EXTRACT TO READ
#####

Big Bass Is Key (But Not the Only Key)

While doing the shootout, I realized what separates the men from the boys on this LP: bass. The copies with the most powerful, deepest bass — the stuff under 50 cycles — most often get everything else right too. The bass is the foundation to the sound, and without it the guitars and voices don’t sound right. They’re just too thin. They need body, and body comes from bass.

The “bassy” copies are more dynamic too. They communicate the power of the music in a way that the leaner copies simply do not. With the leaner copies it’s a good album. With the bassy copies YOU ARE THERE.

(Assuming you play this record at the levels necessary for the suspension of disbelief to take hold, i.e., LOUD. The Legacy Focus’ speakers I currently use to audition records have three 12″ woofers that really pump it out at the low end, at high levels, with no audible distortion. It’s one of the reasons they’re used in recording studios for monitors.)

I went down the wrong road because I got caught up in the details and missed the essence of the sound. Are you a detail freak? Is that where the music is — in the details? For audiophiles, that’s Pitfall Number One. Brighter ain’t necessarily better; most of the time it’s just brighter, and, truth be told, worse. (Played an XRCD lately?)

An Amendment to the Comments Above

Of course there’s more to the story than just good bass or dynamics, although for this album they are sine qua non, as discussed above. Our Super Tweeters as well as new and improved room treatments, in concert with our three pairs of Hallographs, have made a huge difference in the area of top end extension.

So now I would like to amend my previous comments in order to say that Top End Extension plays a crucial role in determining which copies truly soar above the others. The typically good-sounding imports have very little tape hiss. The Hot Stampers have clearly audible hiss that sounds just right. On some tracks, as soon as you drop the needle and hear the tape hiss sound right, you know you have a pretty darn good copy. The soundstage opens up, complete with tons of depth, transparency, and wall to wall sound floating free from the speakers. If the bass is there, and it’s not sloppy or congested, you, my friend, have what we call a Hot Stamper.

All you have to do now is sit back and let the cinerama sound wrap itself around you. You are in for a treat!

#####

TASKS TO PERFORM
1. Answer these questions from the passage about bass, one line each:
(a) Which frequencies does the passage count as the deepest bass?
(b) How many 12″ woofers do the Legacy Focus speakers have?
(c) What do the typically good-sounding imports have very little of?
2. Please copy out the passage about bass word for word, from "An Amendment to" up to and including "top end extension.".

GIVEN ENTRIES
#####

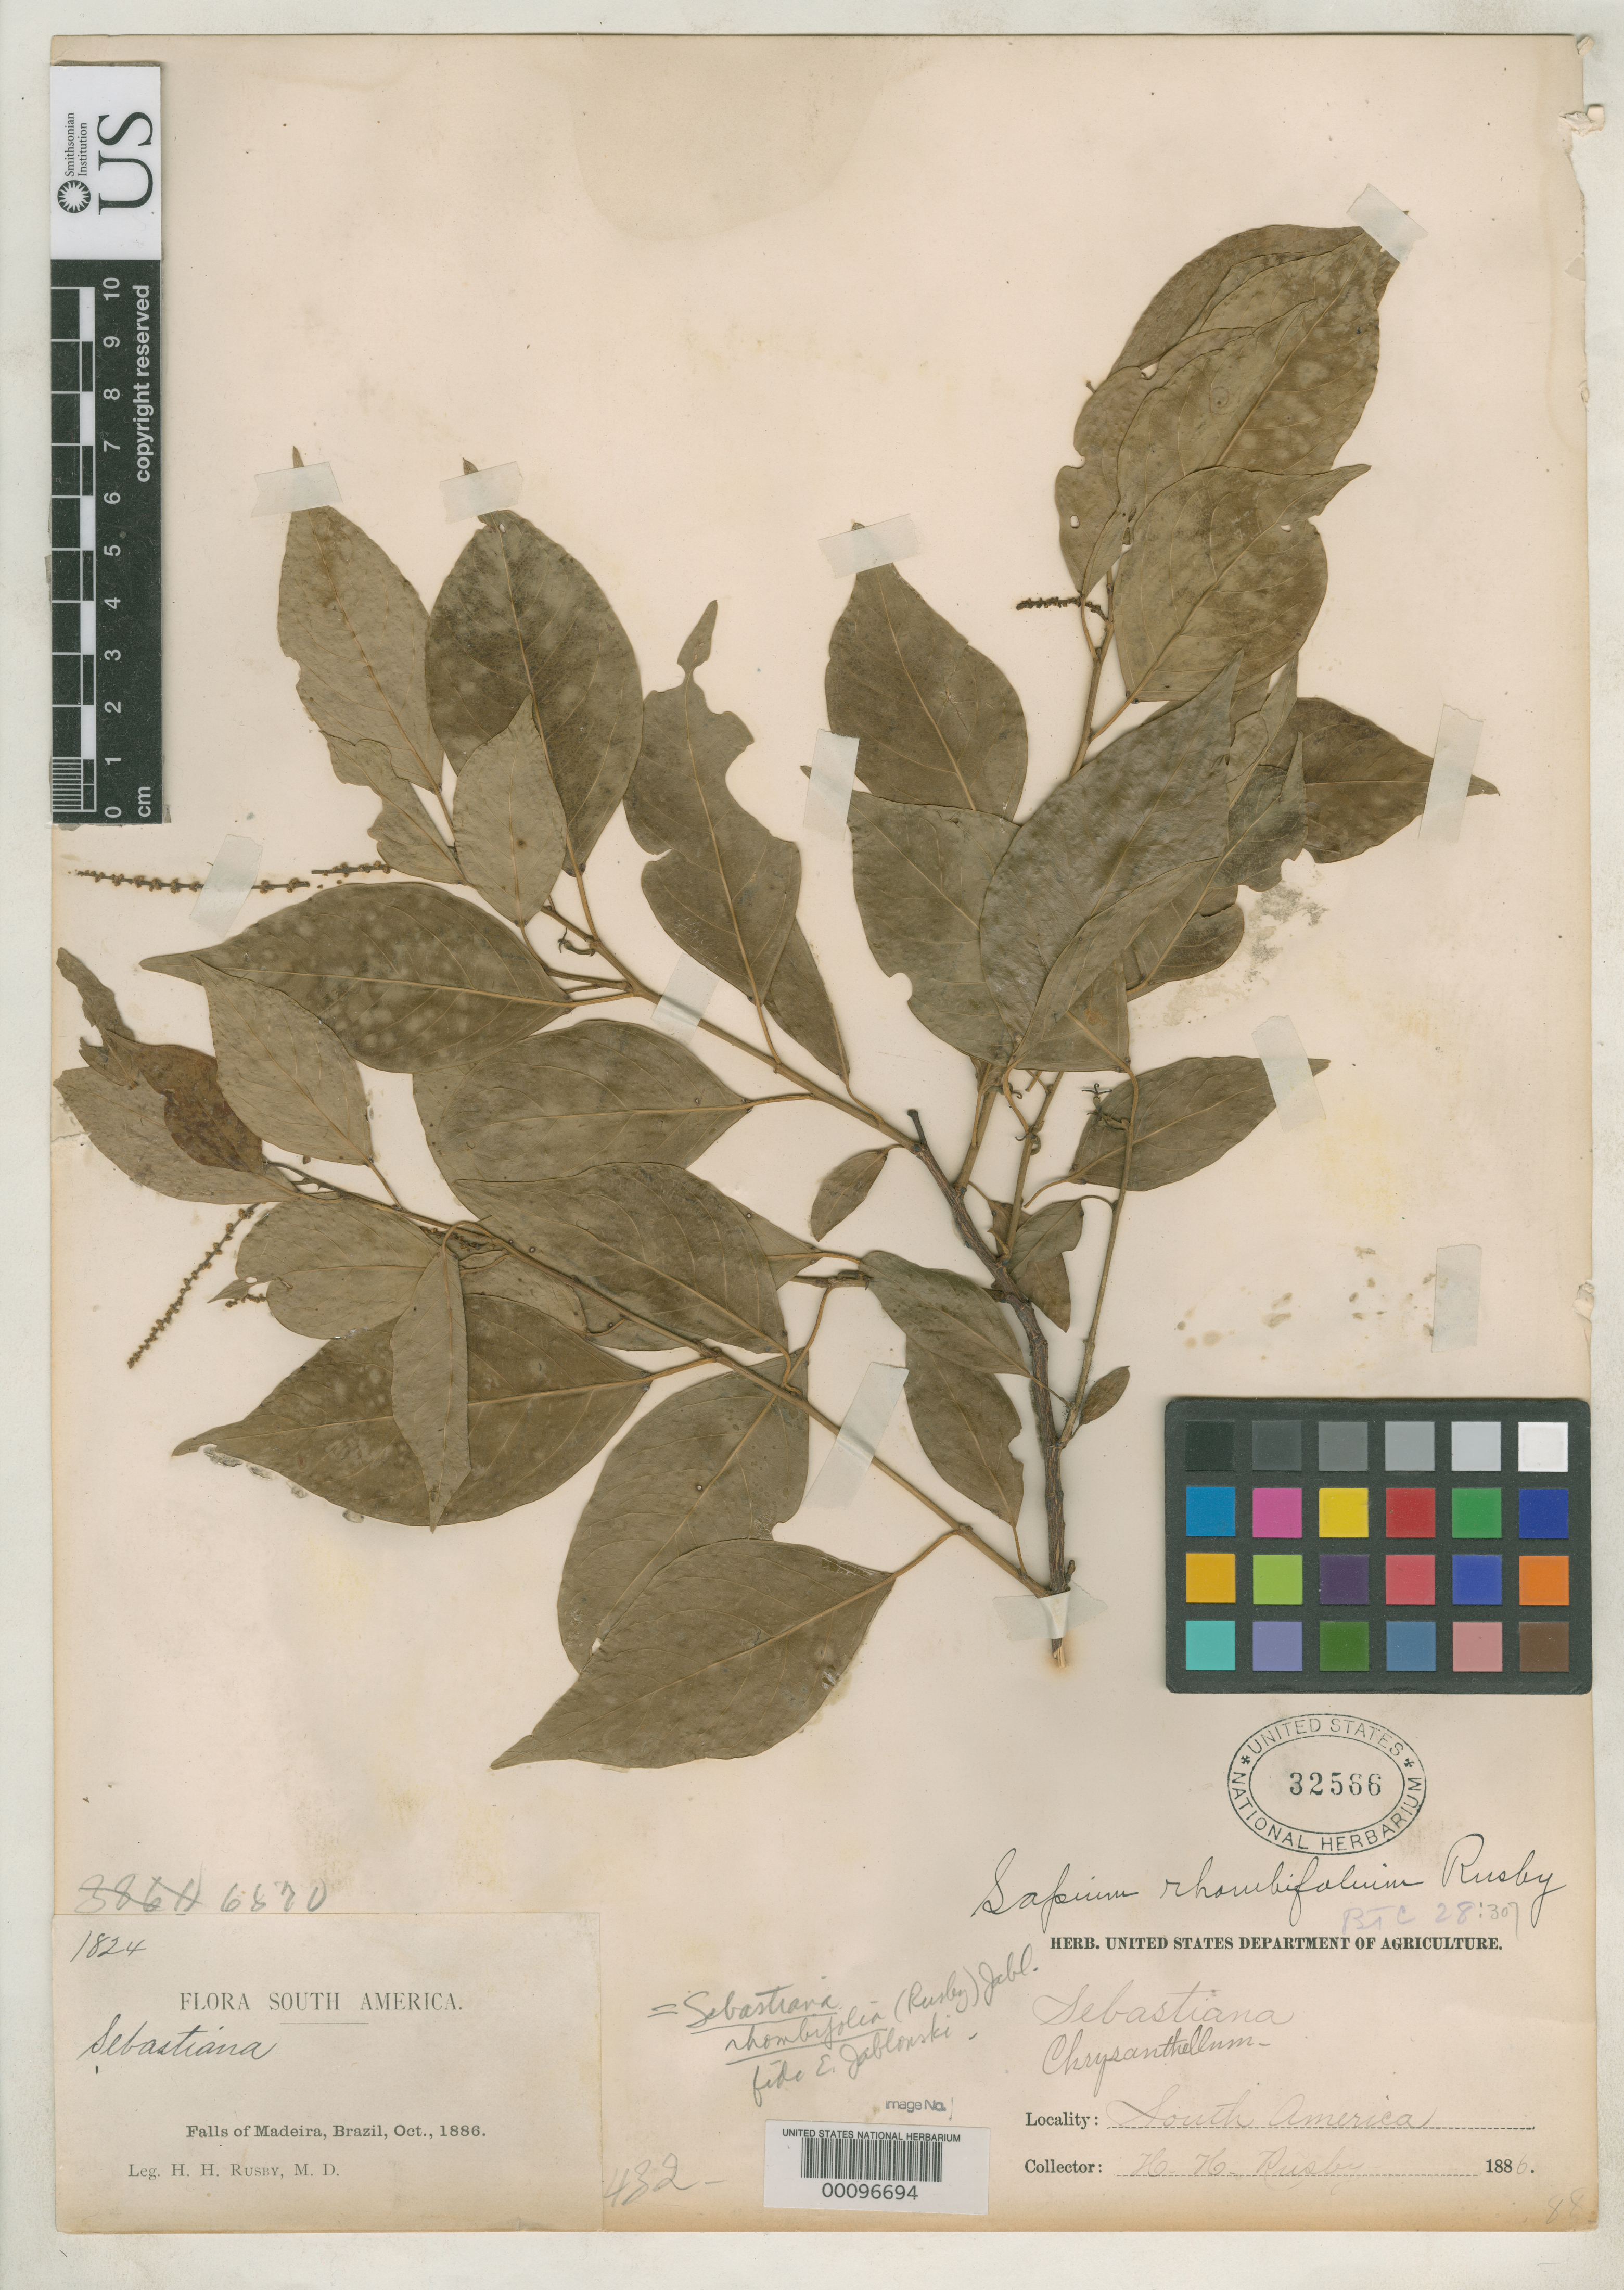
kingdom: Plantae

#####

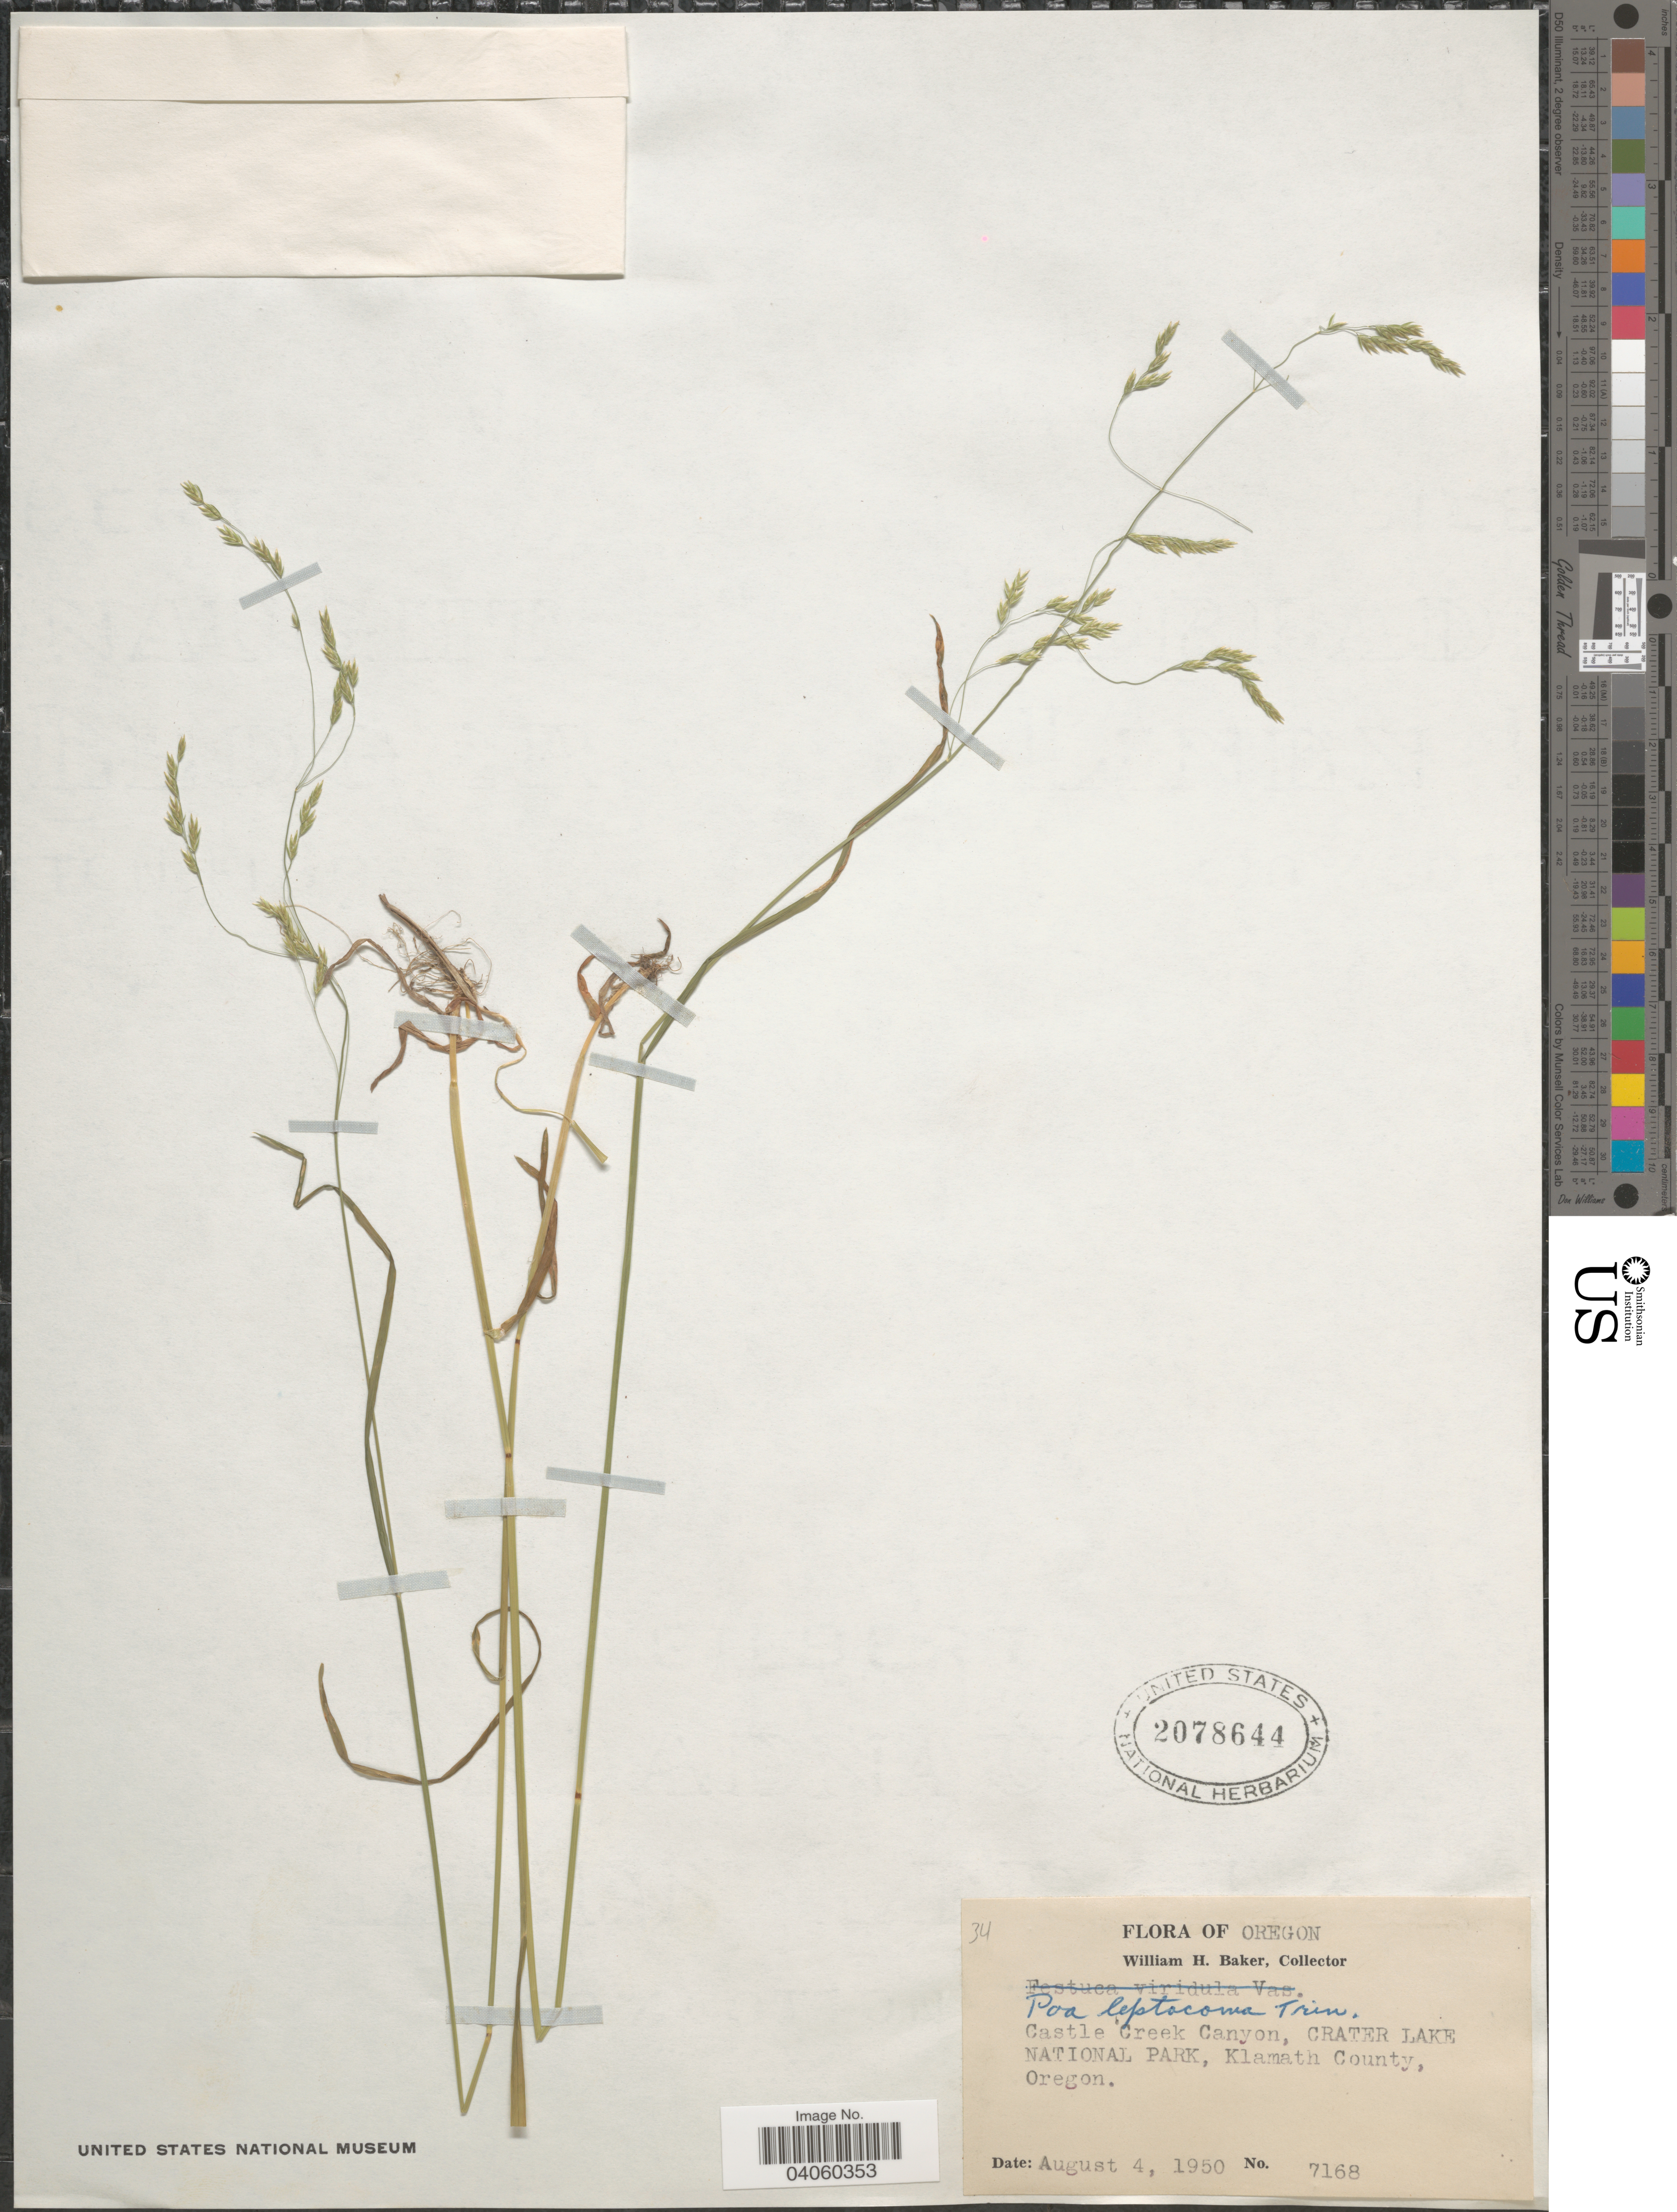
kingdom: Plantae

#####

FULL ANSWERS
1.
(a) The stuff under 50 cycles.
(b) Three.
(c) Tape hiss.

2.
An Amendment to the Comments Above

Of course there’s more to the story than just good bass or dynamics, although for this album they are sine qua non, as discussed above. Our Super Tweeters as well as new and improved room treatments, in concert with our three pairs of Hallographs, have made a huge difference in the area of top end extension.